Peter Malcouronne meets the arrivals at Auckland Airport
Rona Sapolu, a 45-year-old Samoan by way of West Auckland has been in Tokyo for the past decade teaching English. With wife, Noriko, and 2-year-old daughter, Sahana, he's returning home for the first time in a year. Rona's mum, Toeupu, presently rapturously preoccupied with her granddaughter, is in the arrivals area to meet them.
It's one of those supremely happy homecomings, one that makes you forget about house prices, climate change and the Colonel Custerish ineptitude of the Black Caps. However, Rona concedes the notion of "home" has become problematic. "I guess you could say that I'm living there now," he says. "I think when Noriko and I got married, and when the baby was born, Tokyo became our home."
"It's a pretty full-on city," he says. "The crowds, the business, the chaos - it's a long way from Avondale. But it's also very ordered and organised.

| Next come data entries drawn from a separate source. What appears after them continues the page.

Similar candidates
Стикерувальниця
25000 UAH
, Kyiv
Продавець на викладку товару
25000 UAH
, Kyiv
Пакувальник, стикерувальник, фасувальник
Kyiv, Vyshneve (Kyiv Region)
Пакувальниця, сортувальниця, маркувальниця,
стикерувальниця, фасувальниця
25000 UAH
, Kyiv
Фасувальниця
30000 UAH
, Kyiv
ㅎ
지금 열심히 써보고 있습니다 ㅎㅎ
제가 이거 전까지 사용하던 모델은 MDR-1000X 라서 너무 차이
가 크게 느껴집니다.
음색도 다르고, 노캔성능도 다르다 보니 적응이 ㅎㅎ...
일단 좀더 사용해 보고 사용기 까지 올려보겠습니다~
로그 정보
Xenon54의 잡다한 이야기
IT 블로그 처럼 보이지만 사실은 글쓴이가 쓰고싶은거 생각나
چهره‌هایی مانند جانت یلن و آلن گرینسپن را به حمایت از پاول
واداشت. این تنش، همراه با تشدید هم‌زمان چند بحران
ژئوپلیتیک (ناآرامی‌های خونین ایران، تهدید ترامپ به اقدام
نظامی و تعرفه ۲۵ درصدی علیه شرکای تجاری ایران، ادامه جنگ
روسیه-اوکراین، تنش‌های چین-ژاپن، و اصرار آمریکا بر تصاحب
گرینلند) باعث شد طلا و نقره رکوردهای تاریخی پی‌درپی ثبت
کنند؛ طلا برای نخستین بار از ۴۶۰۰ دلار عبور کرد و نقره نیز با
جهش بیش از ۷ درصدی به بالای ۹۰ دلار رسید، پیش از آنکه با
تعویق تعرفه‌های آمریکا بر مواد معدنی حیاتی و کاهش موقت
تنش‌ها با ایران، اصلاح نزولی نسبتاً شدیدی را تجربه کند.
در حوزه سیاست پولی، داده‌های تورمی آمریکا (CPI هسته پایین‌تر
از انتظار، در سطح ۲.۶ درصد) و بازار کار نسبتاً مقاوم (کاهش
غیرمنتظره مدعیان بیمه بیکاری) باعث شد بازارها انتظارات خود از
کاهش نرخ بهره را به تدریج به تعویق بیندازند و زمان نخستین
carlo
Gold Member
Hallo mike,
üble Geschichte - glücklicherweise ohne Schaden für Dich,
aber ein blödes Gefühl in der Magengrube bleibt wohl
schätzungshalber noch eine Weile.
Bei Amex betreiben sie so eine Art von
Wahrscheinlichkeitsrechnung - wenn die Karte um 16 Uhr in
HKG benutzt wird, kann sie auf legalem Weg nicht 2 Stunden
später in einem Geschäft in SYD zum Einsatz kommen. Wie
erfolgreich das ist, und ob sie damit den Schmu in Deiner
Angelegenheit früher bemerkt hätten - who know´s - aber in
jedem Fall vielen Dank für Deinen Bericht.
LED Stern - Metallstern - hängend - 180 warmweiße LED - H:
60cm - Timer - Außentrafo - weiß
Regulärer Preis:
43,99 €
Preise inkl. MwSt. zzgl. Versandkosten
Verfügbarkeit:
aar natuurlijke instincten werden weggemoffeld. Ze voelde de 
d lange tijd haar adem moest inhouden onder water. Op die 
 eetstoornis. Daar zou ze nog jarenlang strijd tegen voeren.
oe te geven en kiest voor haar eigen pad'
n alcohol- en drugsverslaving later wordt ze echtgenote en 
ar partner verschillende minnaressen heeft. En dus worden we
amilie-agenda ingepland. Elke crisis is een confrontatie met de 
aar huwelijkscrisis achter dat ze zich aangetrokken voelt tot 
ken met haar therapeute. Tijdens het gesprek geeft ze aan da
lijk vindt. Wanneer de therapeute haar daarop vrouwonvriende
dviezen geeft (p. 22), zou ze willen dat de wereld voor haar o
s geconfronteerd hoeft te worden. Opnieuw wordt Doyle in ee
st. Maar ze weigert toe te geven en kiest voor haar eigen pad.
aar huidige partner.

"I've visited a lot of countries. Stayed in many cities. And it can be ... pandemonium, especially in Asia. But they follow the rules in Japan. They stop at the lights; they don't jaywalk - even if it's a quiet street."
He likes that, he says. And he likes the Japanese. "They're so polite. And reserved when it comes to people they don't know. Perhaps even a little shy."
They're also very formal, something Rona kept in mind during his expert courtship of Noriko. "I was her English teacher," he says, smiling. "I received a lot of knock-backs and rejections. But I persisted - and I eventually wore her down."
He laughs. Meeting Noriko's family for the first time was, he says, a big buzz. "There are a lot of customs, a lot of etiquette. I'm not No1 with all that, but I certainly did my homework."
Rona first had to get permission from Noriko's father. Rona wrote the proposal down in English and got Noriko to translate it into Japanese. Rona spent a night memorising it, rehearsing over and over.
The next day he met his prospective father-in-law in a sake bar. It must have gone well. Just a few months later, Rona, in traditional Japanese costume - the first Samoan Samurai - walked up the aisle with Noriko.